Across leading U.S. hospitals, AI systems are already detecting sepsis, analyzing scans, and accelerating drug discovery. At UC San Diego Health, the COMPOSER algorithm is credited with reducing sepsis deaths by 17 percent by analyzing over 150 data points from patient records. Johns Hopkins University has deployed a similar tool, TREWS, which identified 82 percent of sepsis cases in a large trial and cut mortality by nearly 18 percent among high-risk patients.

Beyond sepsis, radiology departments now rely on FDA-approved AI tools to flag suspicious lesions, and pharmaceutical companies are testing AI-designed drug candidates at record speed. Alzheimer’s researchers are even experimenting with predictive models that anticipate disease progression years before symptoms appear. As of August 2024, the Food and Drug Administration (FDA) had cleared about 950 AI-enabled medical devices across multiple specialties.

However, the growing dependence on AI in healthcare is creating new vulnerabilities. Cybersecurity experts warn that AI systems, when connected to hospital networks, expand potential entry points for cybercriminals. Kevin Fu, a medical device security specialist at Northeastern University and former FDA advisor, noted that “every AI tool in healthcare is effectively a doorway into sensitive patient data,” making hospitals prime ransomware targets.

In 2023, ransomware attacks disrupted diagnostic and scheduling systems in several U.S. hospitals, causing delays in patient care. Researchers have also demonstrated how subtle manipulations of medical images can mislead AI systems into misdiagnoses — potentially missing cancers or incorrectly labeling healthy patients as sick.

“The same neural networks that make AI powerful also make them vulnerable,” said Dr. Suchi Saria, director of Johns Hopkins’ Machine Learning and Healthcare Lab.

Regulators are struggling to keep pace. Current FDA frameworks are designed for static devices, not AI models that evolve after approval. The Department of Health and Human Services has proposed rules requiring cybersecurity monitoring and incident reporting, but smaller hospitals often lack the resources to comply.

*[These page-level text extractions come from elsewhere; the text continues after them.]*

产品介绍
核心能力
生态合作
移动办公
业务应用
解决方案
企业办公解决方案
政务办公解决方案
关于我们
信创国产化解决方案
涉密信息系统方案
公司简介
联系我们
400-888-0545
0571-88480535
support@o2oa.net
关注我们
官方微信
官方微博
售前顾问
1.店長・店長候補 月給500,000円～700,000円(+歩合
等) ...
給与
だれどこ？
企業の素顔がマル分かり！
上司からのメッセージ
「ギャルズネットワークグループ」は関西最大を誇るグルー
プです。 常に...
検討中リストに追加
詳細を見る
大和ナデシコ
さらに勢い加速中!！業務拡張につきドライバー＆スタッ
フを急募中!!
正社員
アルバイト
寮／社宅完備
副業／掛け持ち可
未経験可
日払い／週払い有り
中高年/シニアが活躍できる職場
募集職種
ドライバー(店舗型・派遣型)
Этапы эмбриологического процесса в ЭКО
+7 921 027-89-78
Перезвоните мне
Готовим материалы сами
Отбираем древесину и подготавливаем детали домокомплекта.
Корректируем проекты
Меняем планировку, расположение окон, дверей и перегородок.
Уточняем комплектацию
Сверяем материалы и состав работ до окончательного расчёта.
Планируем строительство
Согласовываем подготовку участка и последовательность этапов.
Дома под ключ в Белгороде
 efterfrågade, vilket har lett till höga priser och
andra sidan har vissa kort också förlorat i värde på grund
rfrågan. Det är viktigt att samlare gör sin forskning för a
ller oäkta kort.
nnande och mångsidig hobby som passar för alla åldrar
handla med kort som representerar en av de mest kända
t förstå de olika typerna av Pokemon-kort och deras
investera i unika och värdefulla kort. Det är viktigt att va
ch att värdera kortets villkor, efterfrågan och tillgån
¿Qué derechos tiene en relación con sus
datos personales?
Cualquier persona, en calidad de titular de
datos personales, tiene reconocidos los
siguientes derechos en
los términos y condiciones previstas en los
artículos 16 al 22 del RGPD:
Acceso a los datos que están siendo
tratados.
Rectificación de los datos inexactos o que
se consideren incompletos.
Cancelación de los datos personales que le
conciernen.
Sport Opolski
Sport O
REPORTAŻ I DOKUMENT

Meanwhile, some companies are pushing ahead with security measures. Google Health requires adversarial robustness testing before deployment, while IBM Watson Health uses blockchain to track diagnostic recommendations. Major hospitals such as the Mayo Clinic and Cleveland Clinic have established dedicated AI security protocols, including real-time monitoring and mandatory audits of third-party systems.

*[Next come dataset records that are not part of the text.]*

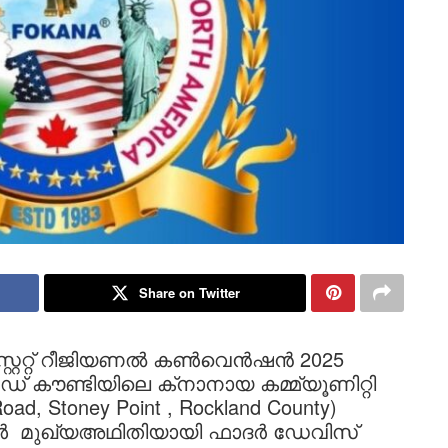
Share on Twitter
്സ്റ്റേറ്റ് റീജിയണൽ കൺവെൻഷൻ 2025
 കൗണ്ടിയിലെ ക്‌നാനായ കമ്മ്യൂണിറ്റി
oad, Stoney Point , Rockland County)
ൾ മുഖ്യഅഥിതിയായി ഫാദർ ഡേവിസ്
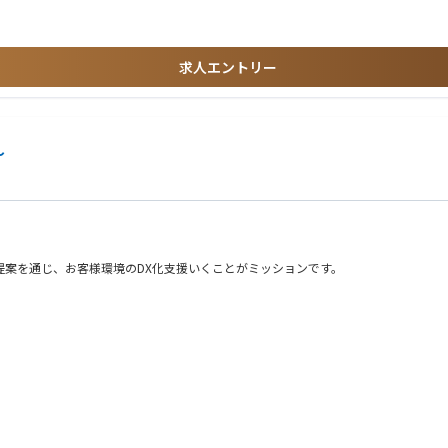
求人エントリー
～
の商品提案を通じ、お客様環境のDX化支援いくことがミッションです。
います。
いる方がほとんどです。それらのリモート操作やデータ収集に関するニーズに合わせ
を含めたいわゆる”飛び込み営業”は一切行いません。
ライセンスの形態を取っているため、お客様の利用状況に応じて、契約継続に向けた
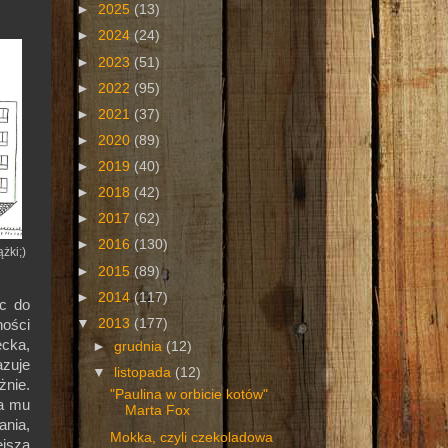
►
2025
(13)
►
2024
(24)
►
2023
(51)
►
2022
(95)
►
2021
(37)
►
2020
(89)
►
2019
(40)
►
2018
(42)
►
2017
(62)
►
2016
(130)
żki;)
►
2015
(89)
►
2014
(117)
ąc do
▼
2013
(177)
ności
cka,
►
grudnia
(12)
azuje
▼
listopada
(12)
żnie.
"Paulina w orbicie kotów"
ia mu
Marta Fox
ania,
Mokka, czyli czekoladowa
ejszą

The American Medical Association is calling for cybersecurity training for clinicians using AI, while the American Hospital Association is drafting national standards.

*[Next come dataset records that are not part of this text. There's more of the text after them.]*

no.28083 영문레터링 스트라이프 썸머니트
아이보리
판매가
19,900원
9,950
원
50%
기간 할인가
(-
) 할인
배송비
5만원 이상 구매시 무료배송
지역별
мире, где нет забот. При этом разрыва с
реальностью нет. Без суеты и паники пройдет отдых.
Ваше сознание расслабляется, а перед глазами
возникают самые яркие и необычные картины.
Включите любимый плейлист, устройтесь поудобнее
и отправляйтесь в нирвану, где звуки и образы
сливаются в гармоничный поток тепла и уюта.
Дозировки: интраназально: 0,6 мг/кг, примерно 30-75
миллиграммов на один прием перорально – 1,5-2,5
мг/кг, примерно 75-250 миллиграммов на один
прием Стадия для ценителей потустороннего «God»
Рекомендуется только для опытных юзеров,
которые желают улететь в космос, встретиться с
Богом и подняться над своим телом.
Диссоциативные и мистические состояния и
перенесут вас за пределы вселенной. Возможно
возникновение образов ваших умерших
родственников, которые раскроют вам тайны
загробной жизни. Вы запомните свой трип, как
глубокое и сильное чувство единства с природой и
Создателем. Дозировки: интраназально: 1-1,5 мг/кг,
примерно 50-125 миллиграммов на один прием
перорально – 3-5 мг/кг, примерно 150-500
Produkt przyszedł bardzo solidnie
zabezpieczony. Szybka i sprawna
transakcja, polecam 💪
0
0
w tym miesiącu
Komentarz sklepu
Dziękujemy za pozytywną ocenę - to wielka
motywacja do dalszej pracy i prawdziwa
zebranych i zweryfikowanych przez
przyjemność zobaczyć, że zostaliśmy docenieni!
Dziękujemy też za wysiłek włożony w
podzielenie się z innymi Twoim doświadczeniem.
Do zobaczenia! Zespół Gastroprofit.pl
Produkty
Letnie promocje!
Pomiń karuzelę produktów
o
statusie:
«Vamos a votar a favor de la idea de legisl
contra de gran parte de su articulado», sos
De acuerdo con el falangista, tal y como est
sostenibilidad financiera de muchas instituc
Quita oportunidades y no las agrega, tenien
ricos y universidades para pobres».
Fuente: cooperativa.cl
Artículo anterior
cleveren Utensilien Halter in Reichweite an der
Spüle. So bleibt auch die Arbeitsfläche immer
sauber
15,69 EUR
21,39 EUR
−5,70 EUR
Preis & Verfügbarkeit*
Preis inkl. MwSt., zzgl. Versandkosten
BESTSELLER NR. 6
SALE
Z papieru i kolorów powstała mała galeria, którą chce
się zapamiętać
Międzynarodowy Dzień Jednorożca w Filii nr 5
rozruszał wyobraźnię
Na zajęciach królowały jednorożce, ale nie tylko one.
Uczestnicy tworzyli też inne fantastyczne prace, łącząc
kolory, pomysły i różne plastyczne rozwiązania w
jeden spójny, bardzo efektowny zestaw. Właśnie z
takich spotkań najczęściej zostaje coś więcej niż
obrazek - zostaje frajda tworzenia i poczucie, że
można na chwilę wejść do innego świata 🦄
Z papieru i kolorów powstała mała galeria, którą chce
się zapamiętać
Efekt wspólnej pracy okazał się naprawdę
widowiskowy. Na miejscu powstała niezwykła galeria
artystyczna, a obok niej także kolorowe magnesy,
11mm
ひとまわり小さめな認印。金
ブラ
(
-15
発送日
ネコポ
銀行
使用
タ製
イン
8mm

“We’re at a critical juncture,” Dr. Saria warned. “These tools have extraordinary potential to improve patient outcomes, but only if we can trust them to be secure and reliable. Patients’ lives depend on it.”

As AI becomes embedded in everyday medical practice, the challenge for the healthcare industry will be striking a balance between innovation and protection against cyber threats.